Akan tetapi saat ini seiring dengan berakhirnya program QE Fed, pemulihan ekonomi di Jepang berjalan dengan solid dan China berusaha menghambat laju inflasi, para pelaku pasar mulai mengurangi porsi investasi dalam emas dan beralih ke asset lain yang memiliki risiko yang lebih tinggi.

Saham Pertambangan Emas Akan Lebih Menguntungkan Dibandingkan Emas

Saham di sektor pertambangan justru menjadi asset yang makin menarik dengan kenaikan harga emas akhir-akhir ini meningkatkan keuntungan perusahaan. Sementara itu membaiknya sentiment di bursa saham juga berfungsi untuk mengangkat sentiment pada saham-saham pertambangan emas. Dari sisi teknikal, rasio-rasio keuangan juga menunjukkan bahwa saham sektor pertambangan emas saat ini sedang relatif murah.

Salah satu analis dari BlackRock Catherine Raw menyatakan bahwa kenaikan harga emas telah melampaui biaya inflasi di industri pertambangan emas. Hal ini berarti perusahaan pertambangan emas akan melihat bahwa margin keuntungan mereka akan mengalami kenaikan tahun ini. Raw berpendapat bahwa saat ini merupakan saat yang tepat untuk mengoleksi saham pertambangan emas.

Biasanya menurut statistik kinerja harga emas akan melampaui kinerja harga saham sektor pertambangan emas apabila terjadi tekanan dan ketidakstabilan pasar keuangan. ARCA Gold Bugs mengalami penurunan sebesar 29% pada tahun 2008 sementara harga emas mengalami kenaikan sebesar 6.05%. Pada tahun 2000 di mana terjadi bubble dotcom indeks ARCA gold Bugs mengalami penurunan sebesar 44% sementara harga emas mengalami peningkatan sebesar 6.3%.

Akan tetapi jika kinerja dilihat secara keseluruhan selama satu dekade belakangan harga emas hanya mengalami kenaikan konsisten mencapai 400%, sementara indeks ARCA mengalami peningkatan nyaris dua kali lipat sebesar 770% meskipun tidak konsisten.

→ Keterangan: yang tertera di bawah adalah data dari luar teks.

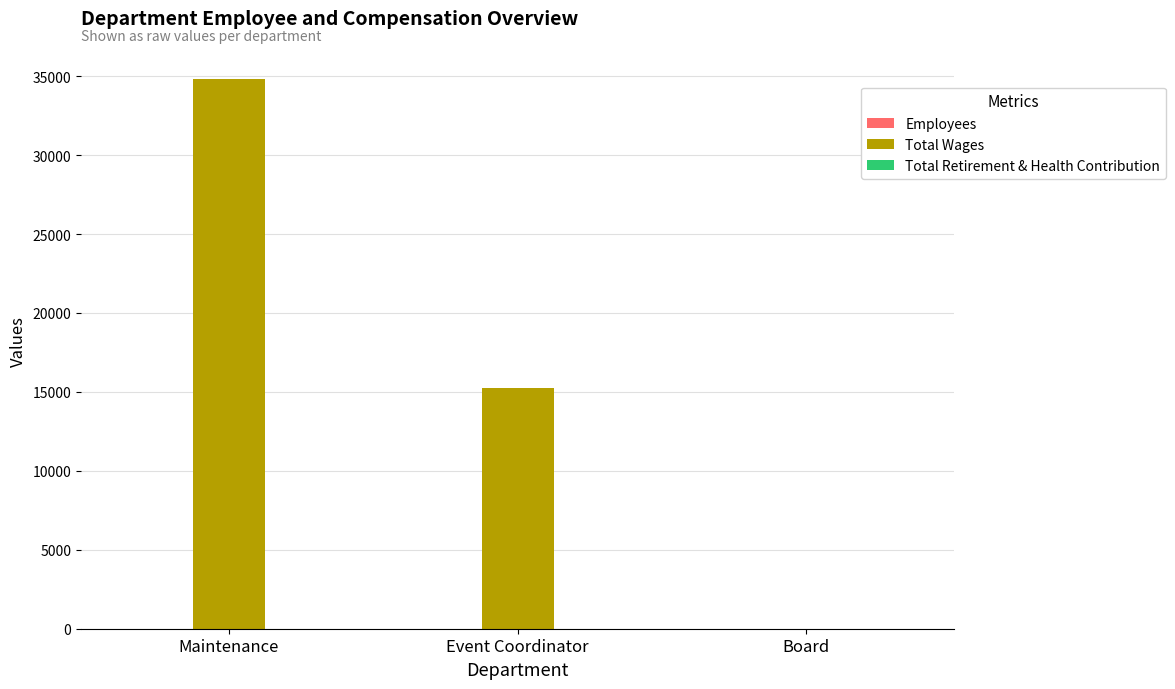

The Total Wages series shows 15228 at Event Coordinator. True or false?

True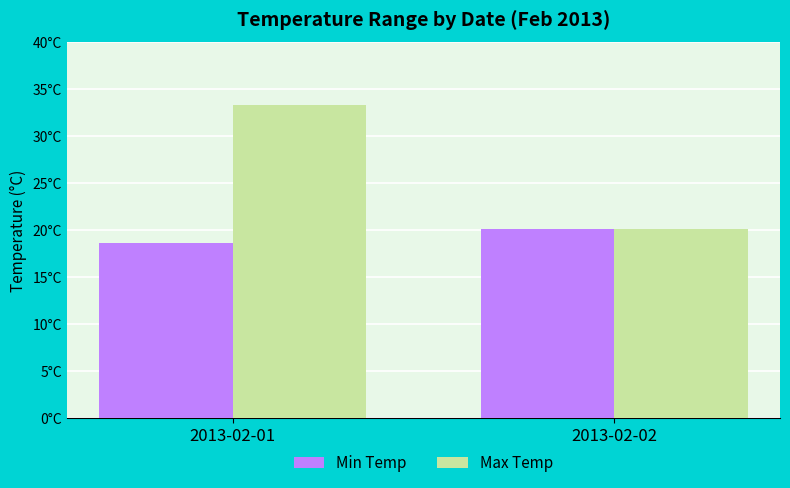

What are all the series names shown in the legend?

Min Temp, Max Temp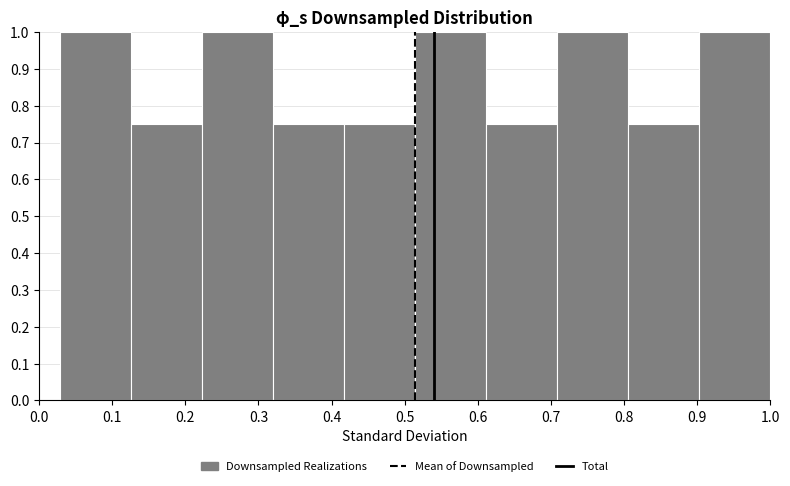

How tall is the bar that spans 0.71 to 0.81 on the x-axis? Neither the bar edges nor the heights are printed on the chart, so give them approximately, as read against the axes.

1.00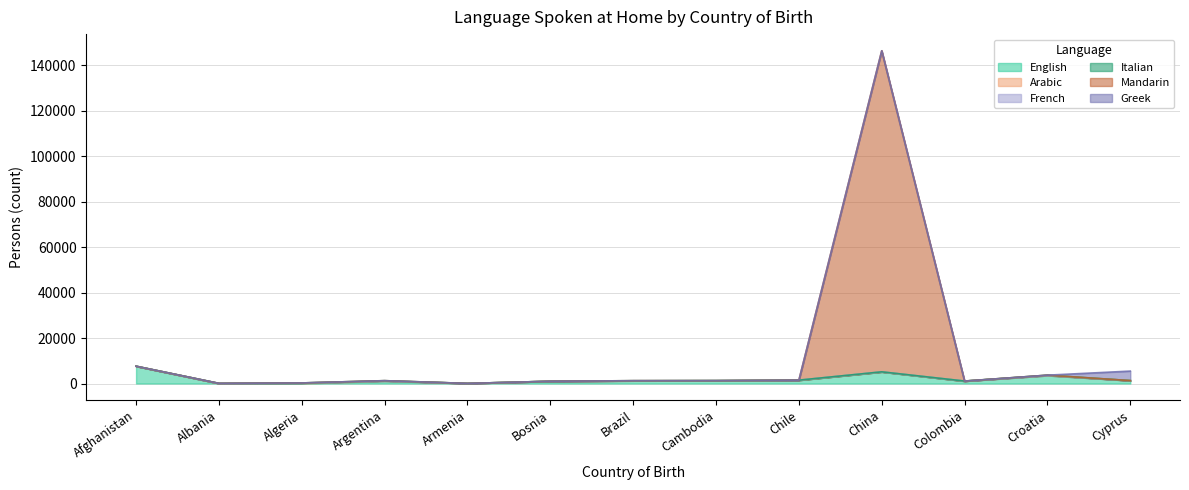

List the series in order of their peak value, lowest first.

Arabic, French, Italian, Greek, English, Mandarin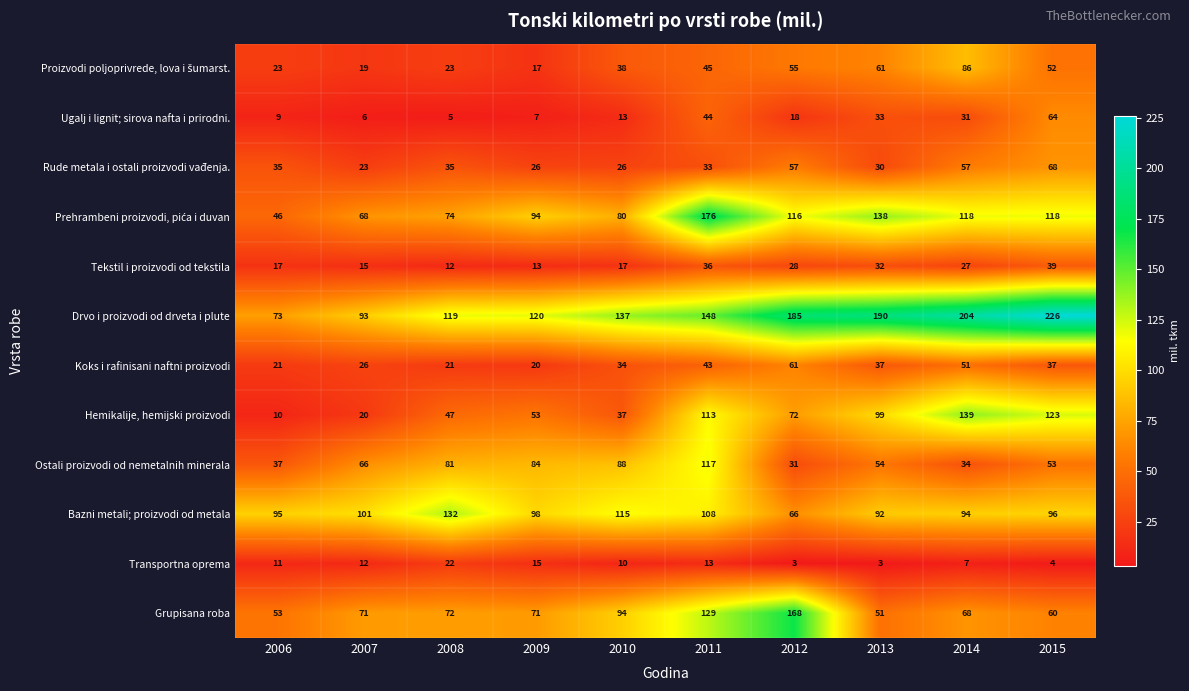

What is the total value across all series at 2015?

940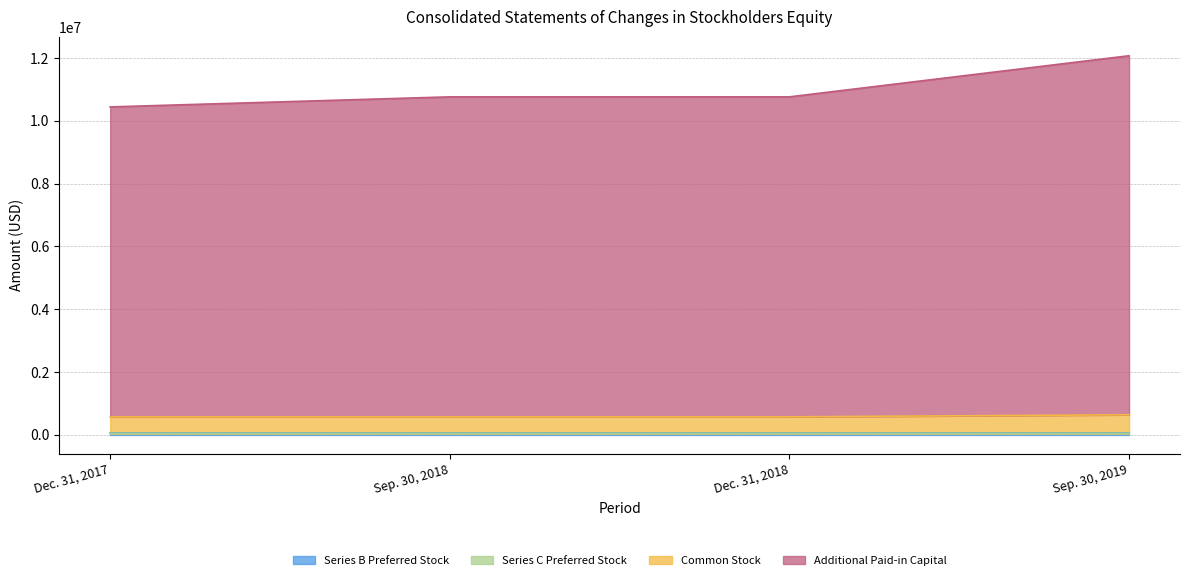

Does the chart display data point markers on the line(s)?

No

Lie Ricky Ferlianto menyatakan bahwa emas dan sahamnya memang unik, karena emas selalu menjadi Safe Heaven. Pada saat perekonomian kacau atau melemah, dan harga saham otomatis turun, maka org semua memburu emas utk keamanan investasi mereka. Selisih kenaikan harga pisik emas dan penurunan harga saham emas memang sudah cukup besar dan keseimbangan baru akan harus terjadi, dimana harga saham emas akan naik. Bagi investor saham, memang ini saatnya membeli harga saham emas, krn harga yg telah cukup rendah, dan perekonomian mulai membaik kembali.